Issue (ii): Whether the assessee's right was merely an easement right or a landlord-tenant relationship, and whether the ratio of B.C. Srinivasa Setty applied?
Analysis: The assessee's interest was found not to be an easement right and not a tenancy in the ordinary sense. It was a life interest/right of possession, control and enjoyment. The case was also distinguished from B.C. Srinivasa Setty because the asset was not a self-generated goodwill-like asset with an unascertainable cost base; the interest had a determinable value and could be brought within the capital gains framework. The description of the owners as landlords did not establish a true landlord-tenant relationship.

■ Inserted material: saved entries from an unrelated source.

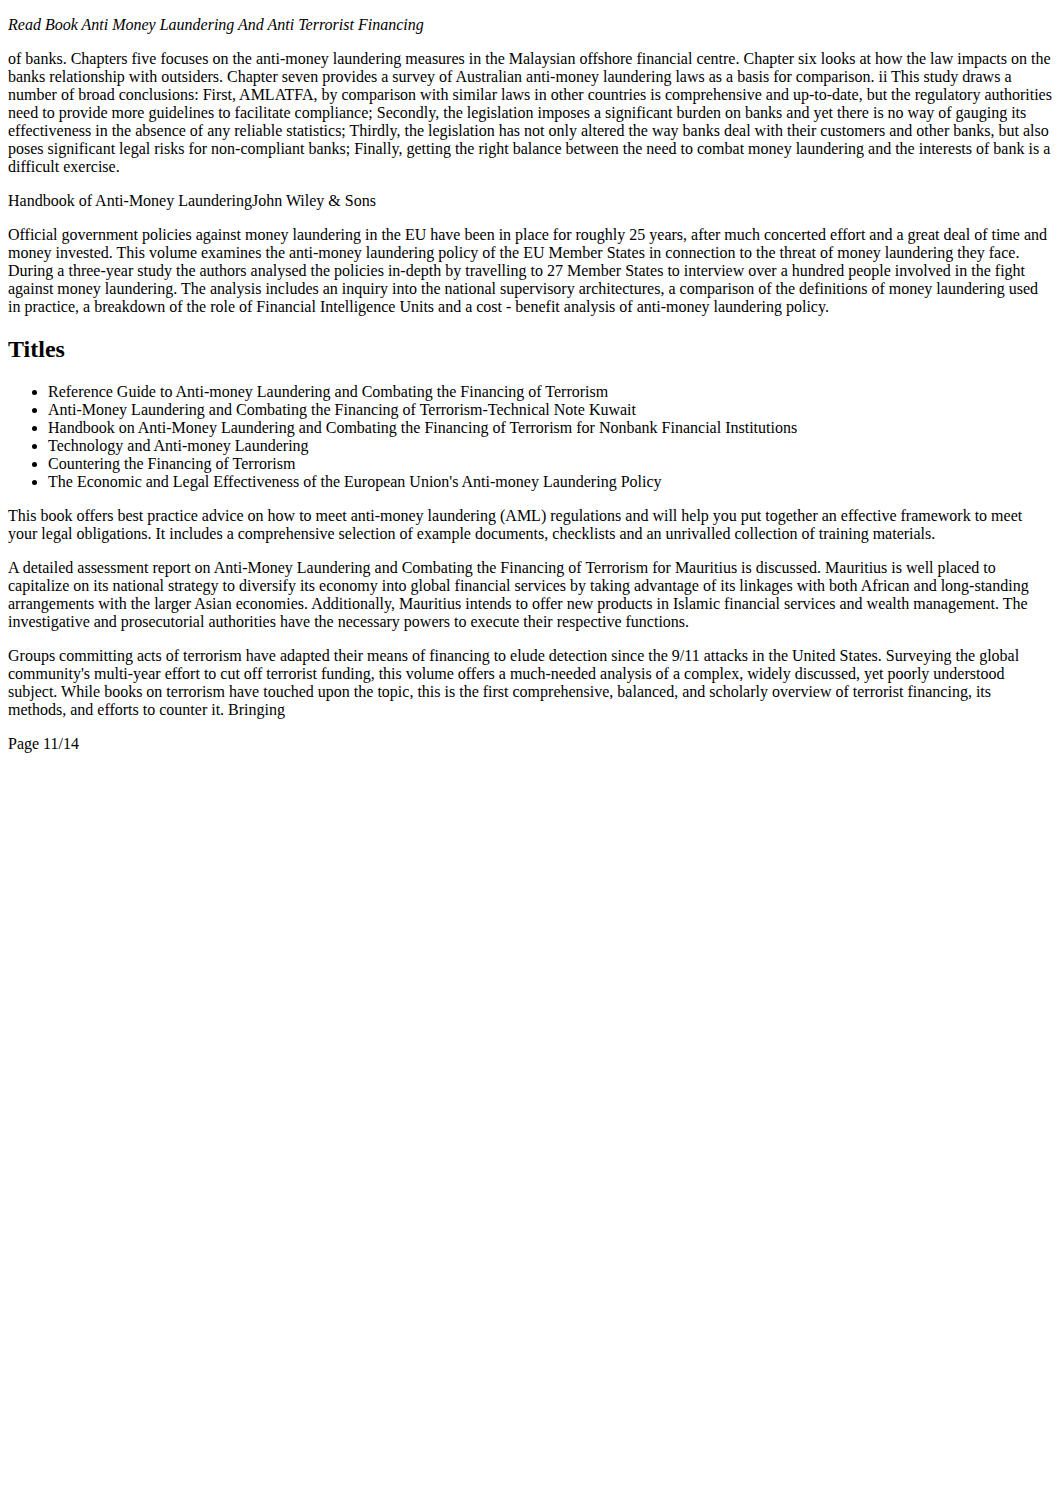Read Book Anti Money Laundering And Anti Terrorist Financing
of banks. Chapters five focuses on the anti-money laundering measures in the Malaysian offshore financial centre. Chapter six looks at how the law impacts on the banks relationship with outsiders. Chapter seven provides a survey of Australian anti-money laundering laws as a basis for comparison. ii This study draws a number of broad conclusions: First, AMLATFA, by comparison with similar laws in other countries is comprehensive and up-to-date, but the regulatory authorities need to provide more guidelines to facilitate compliance; Secondly, the legislation imposes a significant burden on banks and yet there is no way of gauging its effectiveness in the absence of any reliable statistics; Thirdly, the legislation has not only altered the way banks deal with their customers and other banks, but also poses significant legal risks for non-compliant banks; Finally, getting the right balance between the need to combat money laundering and the interests of bank is a difficult exercise.
Handbook of Anti-Money LaunderingJohn Wiley & Sons
Official government policies against money laundering in the EU have been in place for roughly 25 years, after much concerted effort and a great deal of time and money invested. This volume examines the anti-money laundering policy of the EU Member States in connection to the threat of money laundering they face. During a three-year study the authors analysed the policies in-depth by travelling to 27 Member States to interview over a hundred people involved in the fight against money laundering. The analysis includes an inquiry into the national supervisory architectures, a comparison of the definitions of money laundering used in practice, a breakdown of the role of Financial Intelligence Units and a cost - benefit analysis of anti-money laundering policy.
Titles
Reference Guide to Anti-money Laundering and Combating the Financing of Terrorism
Anti-Money Laundering and Combating the Financing of Terrorism-Technical Note Kuwait
Handbook on Anti-Money Laundering and Combating the Financing of Terrorism for Nonbank Financial Institutions
Technology and Anti-money Laundering
Countering the Financing of Terrorism
The Economic and Legal Effectiveness of the European Union's Anti-money Laundering Policy
This book offers best practice advice on how to meet anti-money laundering (AML) regulations and will help you put together an effective framework to meet your legal obligations. It includes a comprehensive selection of example documents, checklists and an unrivalled collection of training materials.
A detailed assessment report on Anti-Money Laundering and Combating the Financing of Terrorism for Mauritius is discussed. Mauritius is well placed to capitalize on its national strategy to diversify its economy into global financial services by taking advantage of its linkages with both African and long-standing arrangements with the larger Asian economies. Additionally, Mauritius intends to offer new products in Islamic financial services and wealth management. The investigative and prosecutorial authorities have the necessary powers to execute their respective functions.
Groups committing acts of terrorism have adapted their means of financing to elude detection since the 9/11 attacks in the United States. Surveying the global community's multi-year effort to cut off terrorist funding, this volume offers a much-needed analysis of a complex, widely discussed, yet poorly understood subject. While books on terrorism have touched upon the topic, this is the first comprehensive, balanced, and scholarly overview of terrorist financing, its methods, and efforts to counter it. Bringing
Page 11/14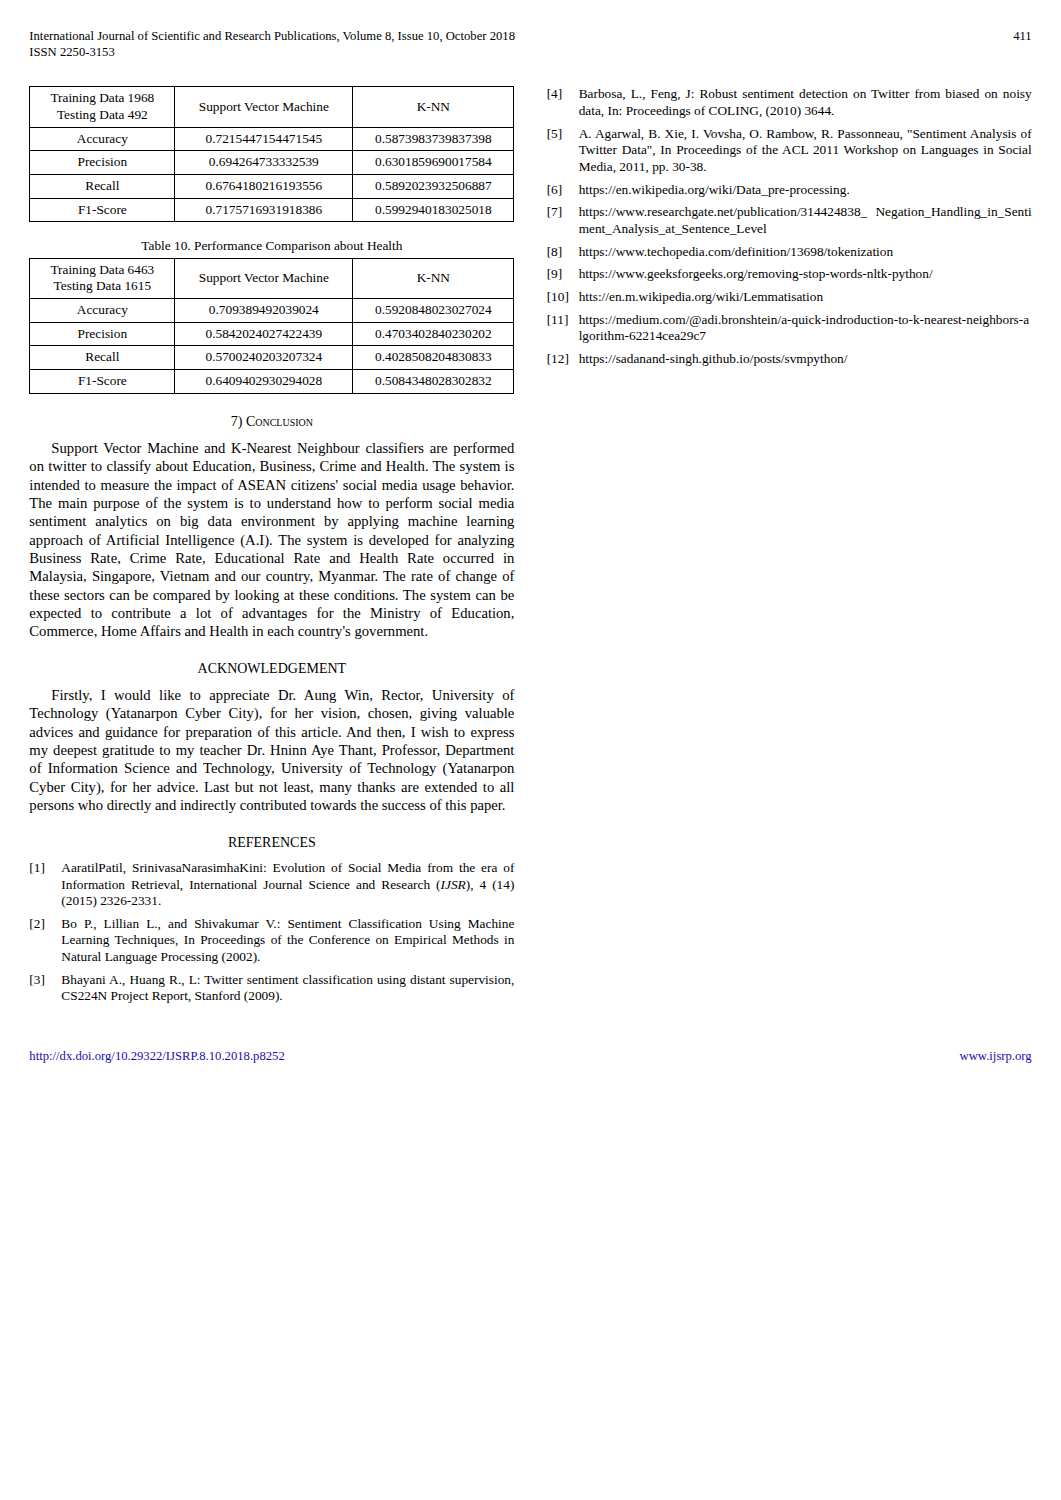International Journal of Scientific and Research Publications, Volume 8, Issue 10, October 2018
ISSN 2250-3153
411
| Training Data 1968 Testing Data 492 | Support Vector Machine | K-NN |
| --- | --- | --- |
| Accuracy | 0.7215447154471545 | 0.5873983739837398 |
| Precision | 0.694264733332539 | 0.6301859690017584 |
| Recall | 0.6764180216193556 | 0.5892023932506887 |
| F1-Score | 0.7175716931918386 | 0.5992940183025018 |
Table 10. Performance Comparison about Health
| Training Data 6463 Testing Data 1615 | Support Vector Machine | K-NN |
| --- | --- | --- |
| Accuracy | 0.709389492039024 | 0.5920848023027024 |
| Precision | 0.5842024027422439 | 0.4703402840230202 |
| Recall | 0.5700240203207324 | 0.4028508204830833 |
| F1-Score | 0.6409402930294028 | 0.5084348028302832 |
7) Conclusion
Support Vector Machine and K-Nearest Neighbour classifiers are performed on twitter to classify about Education, Business, Crime and Health. The system is intended to measure the impact of ASEAN citizens' social media usage behavior. The main purpose of the system is to understand how to perform social media sentiment analytics on big data environment by applying machine learning approach of Artificial Intelligence (A.I). The system is developed for analyzing Business Rate, Crime Rate, Educational Rate and Health Rate occurred in Malaysia, Singapore, Vietnam and our country, Myanmar. The rate of change of these sectors can be compared by looking at these conditions. The system can be expected to contribute a lot of advantages for the Ministry of Education, Commerce, Home Affairs and Health in each country's government.
ACKNOWLEDGEMENT
Firstly, I would like to appreciate Dr. Aung Win, Rector, University of Technology (Yatanarpon Cyber City), for her vision, chosen, giving valuable advices and guidance for preparation of this article. And then, I wish to express my deepest gratitude to my teacher Dr. Hninn Aye Thant, Professor, Department of Information Science and Technology, University of Technology (Yatanarpon Cyber City), for her advice. Last but not least, many thanks are extended to all persons who directly and indirectly contributed towards the success of this paper.
REFERENCES
AaratilPatil, SrinivasaNarasimhaKini: Evolution of Social Media from the era of Information Retrieval, International Journal Science and Research (IJSR), 4 (14) (2015) 2326-2331.
Bo P., Lillian L., and Shivakumar V.: Sentiment Classification Using Machine Learning Techniques, In Proceedings of the Conference on Empirical Methods in Natural Language Processing (2002).
Bhayani A., Huang R., L: Twitter sentiment classification using distant supervision, CS224N Project Report, Stanford (2009).
Barbosa, L., Feng, J: Robust sentiment detection on Twitter from biased on noisy data, In: Proceedings of COLING, (2010) 3644.
A. Agarwal, B. Xie, I. Vovsha, O. Rambow, R. Passonneau, "Sentiment Analysis of Twitter Data", In Proceedings of the ACL 2011 Workshop on Languages in Social Media, 2011, pp. 30-38.
https://en.wikipedia.org/wiki/Data_pre-processing.
https://www.researchgate.net/publication/314424838_ Negation_Handling_in_Sentiment_Analysis_at_Sentence_Level
https://www.techopedia.com/definition/13698/tokenization
https://www.geeksforgeeks.org/removing-stop-words-nltk-python/
htts://en.m.wikipedia.org/wiki/Lemmatisation
https://medium.com/@adi.bronshtein/a-quick-indroduction-to-k-nearest-neighbors-algorithm-62214cea29c7
https://sadanand-singh.github.io/posts/svmpython/
http://dx.doi.org/10.29322/IJSRP.8.10.2018.p8252
www.ijsrp.org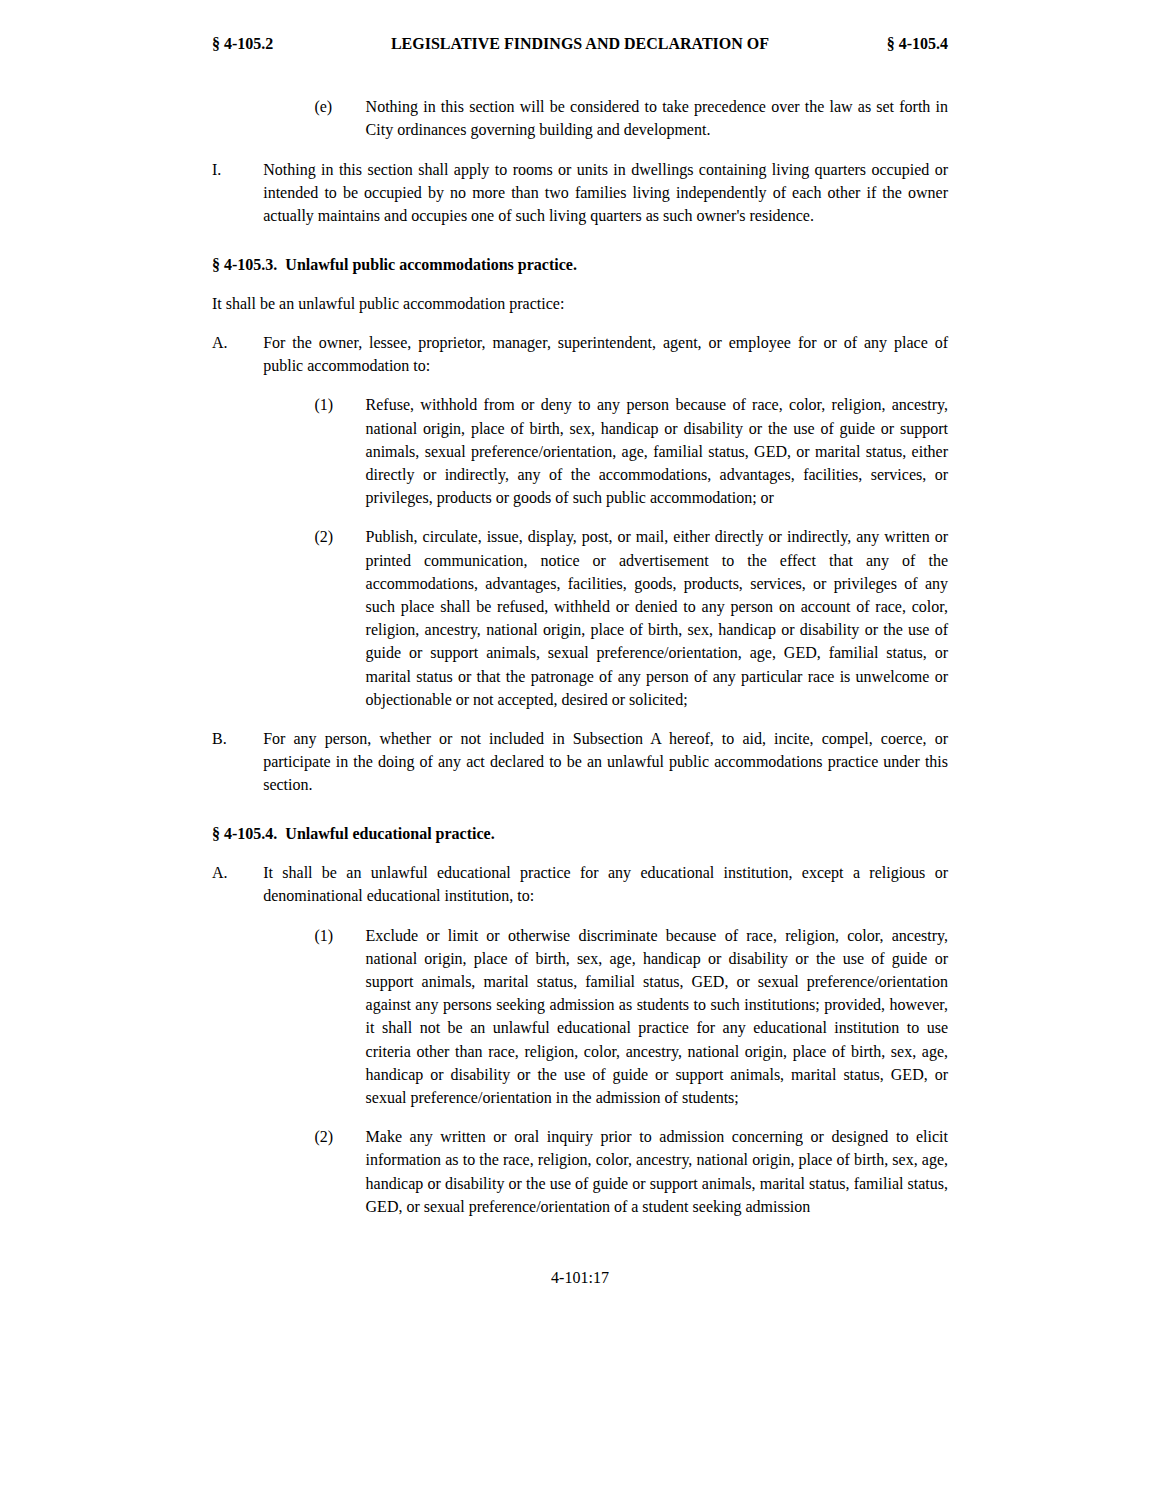§ 4-105.2 Legislative Findings and Declaration of § 4-105.4
(e) Nothing in this section will be considered to take precedence over the law as set forth in City ordinances governing building and development.
I. Nothing in this section shall apply to rooms or units in dwellings containing living quarters occupied or intended to be occupied by no more than two families living independently of each other if the owner actually maintains and occupies one of such living quarters as such owner's residence.
§ 4-105.3. Unlawful public accommodations practice.
It shall be an unlawful public accommodation practice:
A. For the owner, lessee, proprietor, manager, superintendent, agent, or employee for or of any place of public accommodation to:
(1) Refuse, withhold from or deny to any person because of race, color, religion, ancestry, national origin, place of birth, sex, handicap or disability or the use of guide or support animals, sexual preference/orientation, age, familial status, GED, or marital status, either directly or indirectly, any of the accommodations, advantages, facilities, services, or privileges, products or goods of such public accommodation; or
(2) Publish, circulate, issue, display, post, or mail, either directly or indirectly, any written or printed communication, notice or advertisement to the effect that any of the accommodations, advantages, facilities, goods, products, services, or privileges of any such place shall be refused, withheld or denied to any person on account of race, color, religion, ancestry, national origin, place of birth, sex, handicap or disability or the use of guide or support animals, sexual preference/orientation, age, GED, familial status, or marital status or that the patronage of any person of any particular race is unwelcome or objectionable or not accepted, desired or solicited;
B. For any person, whether or not included in Subsection A hereof, to aid, incite, compel, coerce, or participate in the doing of any act declared to be an unlawful public accommodations practice under this section.
§ 4-105.4. Unlawful educational practice.
A. It shall be an unlawful educational practice for any educational institution, except a religious or denominational educational institution, to:
(1) Exclude or limit or otherwise discriminate because of race, religion, color, ancestry, national origin, place of birth, sex, age, handicap or disability or the use of guide or support animals, marital status, familial status, GED, or sexual preference/orientation against any persons seeking admission as students to such institutions; provided, however, it shall not be an unlawful educational practice for any educational institution to use criteria other than race, religion, color, ancestry, national origin, place of birth, sex, age, handicap or disability or the use of guide or support animals, marital status, GED, or sexual preference/orientation in the admission of students;
(2) Make any written or oral inquiry prior to admission concerning or designed to elicit information as to the race, religion, color, ancestry, national origin, place of birth, sex, age, handicap or disability or the use of guide or support animals, marital status, familial status, GED, or sexual preference/orientation of a student seeking admission
4-101:17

Conclusion: The plea that the right was only an easement or that B.C. Srinivasa Setty barred taxation failed, while the contention that there was no landlord-tenant relationship succeeded.
Issue (iii): Whether exemption under section 54F was available despite ownership of another residential property?
Analysis: The condition for section 54F turns on ownership of another residential house that is chargeable under the head income from house property, and the fact that the computation of income from that house resulted in nil income did not remove it from the charging provision. Ownership of the other residential property therefore attracted the statutory disqualification.
Conclusion: Exemption under section 54F was not available.
Final Conclusion: The appeal succeeded only in part: the assessee's right was accepted as a transferable capital asset, the receipt remained taxable as capital gains with proper computation of cost, the tenancy contention was accepted, and the claim for section 54F relief was rejected.
Ratio Decidendi: A life interest or similar right of occupation and enjoyment in immovable property is a transferable capital asset whose relinquishment gives rise to capital gains, and its cost of acquisition must be determined under the statutory substitution provisions rather than treated as nil merely because the assessee did not purchase it.